Por El Clarín de Chile. 18 noviembre, 2025
Hay datos que revelan mejor que cualquier discurso la estructura real del poder político. El sistema de reembolsos electorales es uno de ellos. Cada voto tiene un precio: $1.585. Una cifra aparentemente modesta, pero que, multiplicada por millones, levanta imperios personales de campaña y deja abierta una pregunta incómoda: ¿Quién financia realmente la política en Chile?
Los datos publicados por el Servel a las 22:00 horas del domingo electoral permiten dimensionar el fenómeno. Basta con una calculadora para advertir que la “democracia remunerada” mueve montos que superan largamente los presupuestos municipales y, en ciertos casos, rivalizan con el costo anual de un ministerio pequeño.
Los candidatos mejor pagados
Con 3.211.081 votos, Jeannette Jara encabeza no solo la elección, sino también el ranking de reembolsos. Solo por su votación, recibirá $5.089 millones. Si esa suma se dividiera en un sueldo mensual durante un año, el monto ascendería a $424 millones mensuales. Una cifra impensada para el 99% de los chilenos.
Su perseguidor, José Antonio Kast, tampoco queda atrás. Con 2.885.165 votos, su reembolso asciende a $4.572 millones, equivalentes a $381 millones al mes durante un año.
En tercer lugar, aparece Franco Parisi, con 2.346.280 votos, montante que se traduce en $3.719 millones, o $310 millones mensuales.
Y la lista sigue:
- Johannes Kaiser: cerca de $221 millones mensuales.
- Evelyn Matthei: $199,5 millones por mes.
- Harold Mayne-Nicholls: $20 millones mensuales.
- Marco Enríquez-Ominami: $18,9 millones al mes.
- Eduardo Artés: $10,5 millones mensuales.
Montos que, aunque decrecen, siguen siendo extraordinarios en cualquier comparación con el salario de un trabajador medio o incluso con el sueldo de un parlamentario.
La pregunta que nadie quiere responder
El mecanismo de reembolsos electorales está diseñado para garantizar que quienes compiten puedan financiar sus campañas y mantener cierta equidad en el proceso.
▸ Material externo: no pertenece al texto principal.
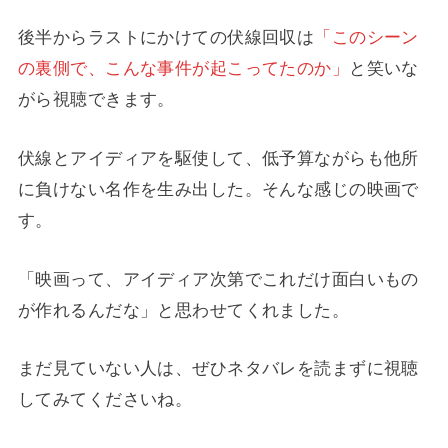
後半からラストにかけての伏線回収は
「このシーン
の裏側で、こんな事件が起こってたのか」
と笑いな
がら視聴できます。
伏線とアイディアを駆使して、低予算ながらも他所
に負けない名作を生み出した。そんな感じの映画で
す。
「映画って、アイディア次第でこれだけ面白いもの
が作れるんだな」と思わせてくれました。
まだ見ていない人は、ぜひネタバレを読まずに視聴
してみてくださいね。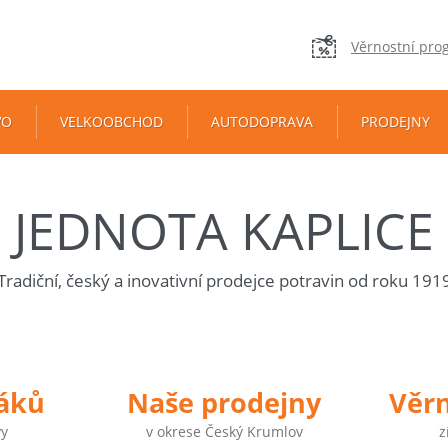
Věrnostní pro
VO
VELKOOBCHOD
AUTODOPRAVA
PRODEJNY
JEDNOTA KAPLICE
Tradiční, český a inovativní prodejce potravin od roku 191
táků
Naše prodejny
Věr
vy
v okrese Český Krumlov
z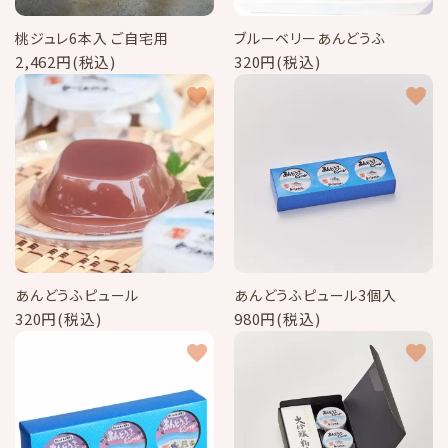
桃ジュレ6本入 ご自宅用
ブルーベリーあんどうふ
2,462円(税込)
320円(税込)
favorite
favorite
あんどうふピュール
あんどうふピュール3個入
320円(税込)
980円(税込)
favorite
favorite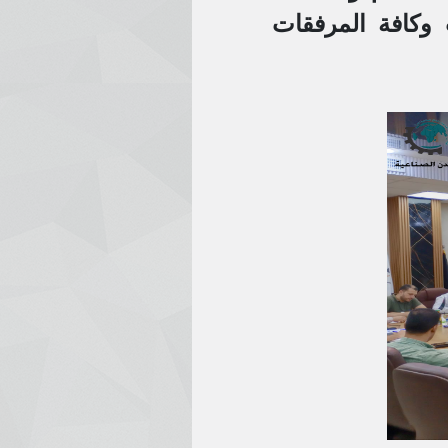
ت وكافة المرفقات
Pero la magnitud de estas cifras abre inevitablemente otra discusión: ¿de dónde salen estos miles de millones?
La respuesta es simple y brutal: del Estado, es decir, del bolsillo de todos. Cada peso proviene de los contribuyentes, incluso de aquellos que no votaron por estos candidatos o que no votaron en absoluto.
Es un sistema que pretende limitar la influencia del dinero privado, pero que termina consolidando una economía electoral millonaria, donde cada voto se convierte en activo financiero. Y donde competir —más allá de las ideas— se vuelve también una apuesta económica altamente rentable.
¿Incentivo democrático o negocio electoral?
El sistema invita, en la práctica, a “pensarlo y candidatarse”, como diría el eslogan popular. Para muchos, la política puede parecer una vía rápida hacia ingresos inimaginables en la vida civil.
Pero, más allá de la ironía, esta realidad plantea un dilema ético: ¿es sano para una democracia que los votos se traduzcan automáticamente en fortunas personales? ¿No sería necesario revisar los topes, los mecanismos, la fiscalización y el destino real de estos recursos?
La democracia tiene un costo, sí. Pero cuando ese costo se vuelve un negocio, es legítimo volver a preguntar: ¿a quién está sirviendo realmente el sistema electoral?